Kite había pronosticado que nevaría, pero aunque aún hacía frío, el sol brillaba y el cielo era espectacular, una cúpula de puro azul sobre el paisaje llano de East Anglia, salpicado durante kilómetros por las manchitas plateadas de los aviones y los arañazos blancos de las estelas. Antes de la guerra había recorrido ese mismo campo en bicicleta casi cada semana sin apenas ver un solo coche. Ahora no dejaban de pasar grandes camiones americanos que lo obligaban a arrimarse a la cuneta; más rápidos, más modernos que los vehículos del ejército británico, y con la trasera cubierta por lonas de camuflaje. Entre las sombras asomaban las caras blancas de los aviadores norteamericanos. De vez en cuando alguno lo saludaba al pasar, y Jericho devolvía el saludo, sintiéndose ridículamente inglés e inseguro.

Al rato alcanzó a ver la nueva base. Se quedó junto a la carretera viendo cómo despegaban a lo lejos tres Fortalezas Volantes, uno detrás del otro. Aquellos enormes aparatos le parecieron demasiado pesados para levantarse del suelo. Avanzaron pesadamente por la pista recién revestida de cemento, rugiendo de frustración, dando zarpazos al aire hasta que de pronto apareció debajo de sus panzas un resquicio de luz, y ya estaban en vuelo.
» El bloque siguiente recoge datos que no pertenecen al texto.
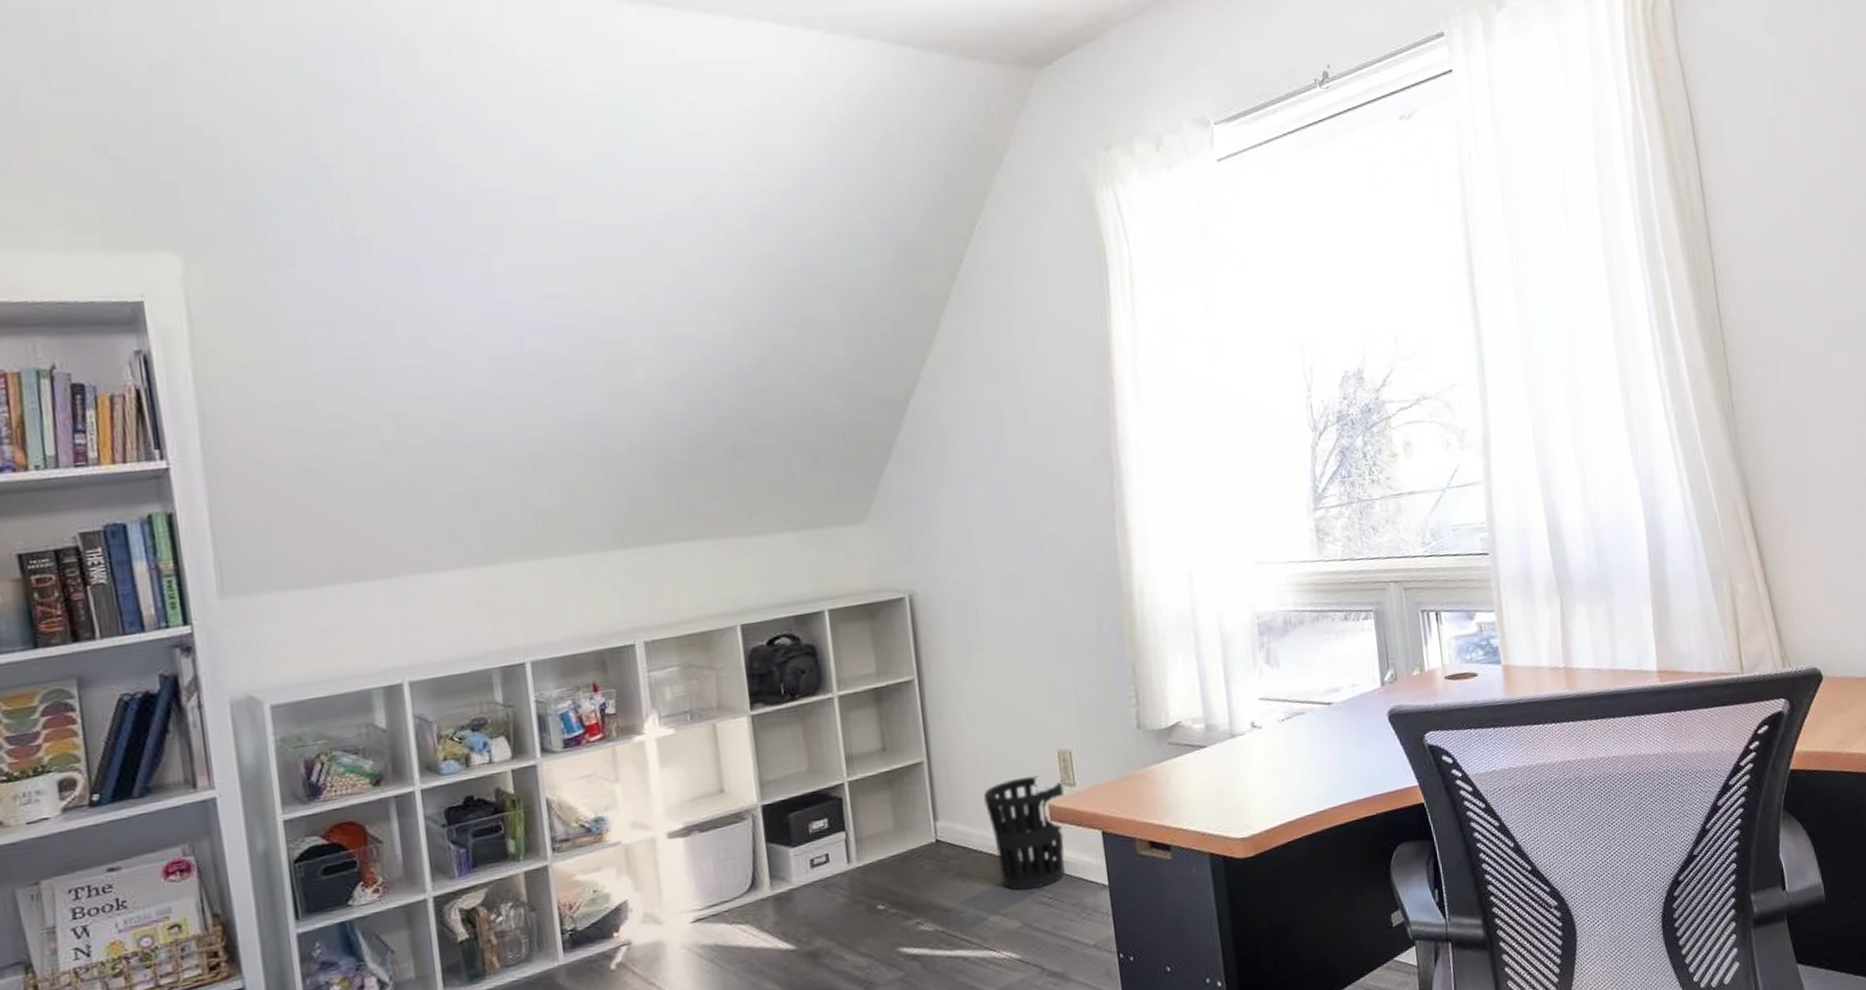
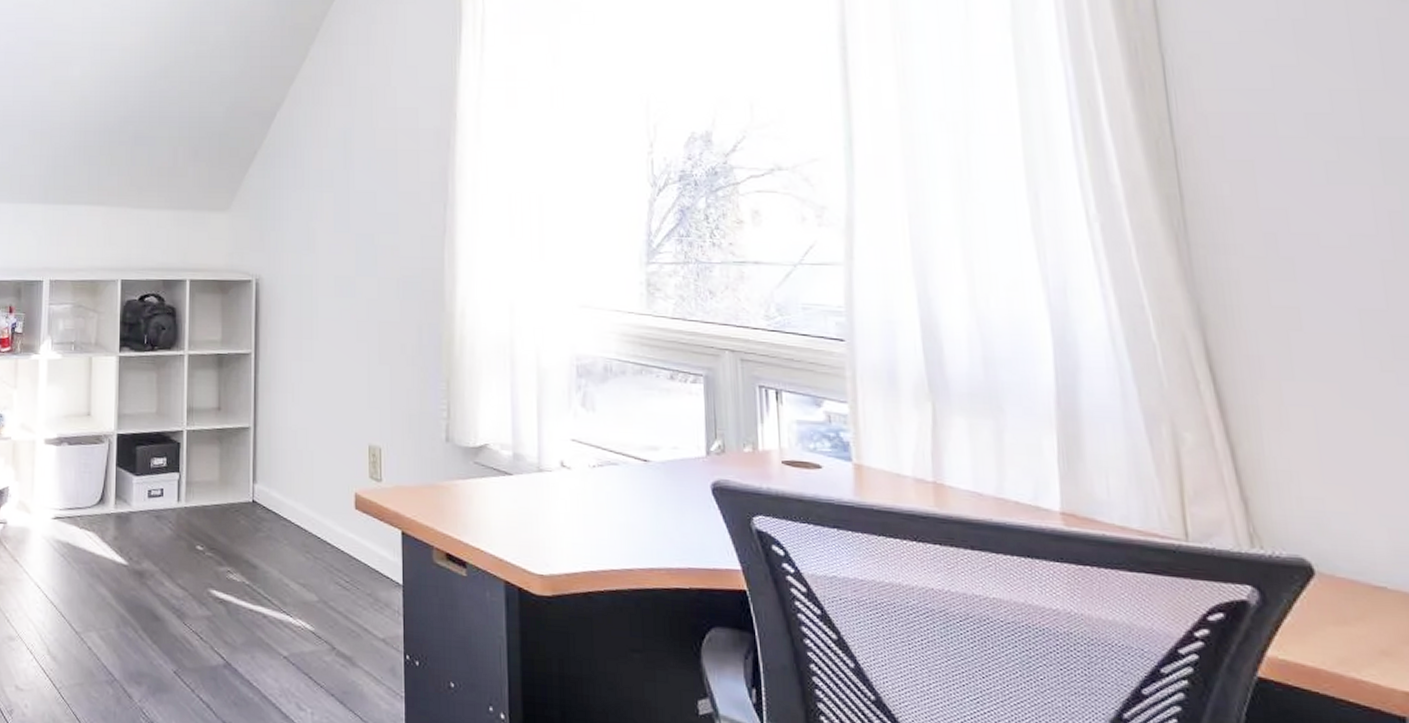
wastebasket: present [984,775,1065,891] -> none [299,462,370,570]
Jericho permaneció allí casi media hora, sintiendo cómo el aire latía con la vibración de los motores, oliendo el débil perfume de la gasolina de avión que le traía el aire frío. Jamás había presenciado una demostración de fuerza como aquélla. Los fósiles del pleistoceno, se dijo entonces con macabro placer, se habrán convertido en un montón de polvo. ¿Cómo era aquella frase de Cicerón que a Atwood le gustaba tanto citar?

«Nervos belli, pecuniam infinitam». Dicho prosaicamente, la guerra es cuestión de dinero.

Miró su reloj y advirtió que si quería llegar al

college antes de que anocheciese, tenía que ponerse rápidamente en camino.

Llevaba recorrido poco más de un kilómetro cuando oyó a sus espaldas el ruido de un motor. Un jeep lo adelantó, dobló bruscamente y frenó en seco. El conductor, arropado en un grueso chaquetón, se levantó del asiento y le hizo señas.

—¡Eh! ¿Quiere que lo lleve?

—Me haría un favor. Gracias.

—Suba.

El americano no tenía ganas de hablar, cosa que a Jericho le fue muy bien. Se agarró a los cantos de su asiento y miró al frente mientras corrían dando saltos en dirección a la ciudad. El conductor lo dejó en la parte de atrás del

college, se despidió y arrancó de nuevo. Jericho lo vio alejarse, se volvió y cruzó la verja.

Antes de la guerra, ese paseo de trescientos metros, a esa misma hora del día y en esa época del año, había sido el preferido de Jericho: el sendero que corría entre una alfombra de azafranes malvas y amarillos, las desgastadas piedras iluminadas por prolijas lámparas victorianas, las agujas del templo a la izquierda, las luces del

college a la derecha. Pero los azafranes se retrasaban, las farolas no se encendían desde 1939, y una cisterna de agua desfiguraba la célebre perspectiva del templo. Sólo una luz brillaba débilmente en el

college, y a medida que se aproximaba Jericho fue comprendiendo que era la de

su ventana.

Se detuvo, ceñudo. ¿Habría dejado encendida la luz del escritorio? Estaba seguro de que no. Mientras miraba, vio una sombra, un movimiento, una silueta en el cuadrado amarillo claro. Dos segundos después se encendió la luz de su dormitorio.

Aquello no podía ser.

Echó a correr. Cubrió la distancia hasta su escalera en treinta segundos y subió por los peldaños como un atleta. Sus botas repicaron en la desgastada piedra.

—¿Claire? —gritó—. ¿Claire? —La puerta que daba al rellano estaba abierta.

—Calma, amigo —dijo una voz masculina desde dentro—, o te harás daño.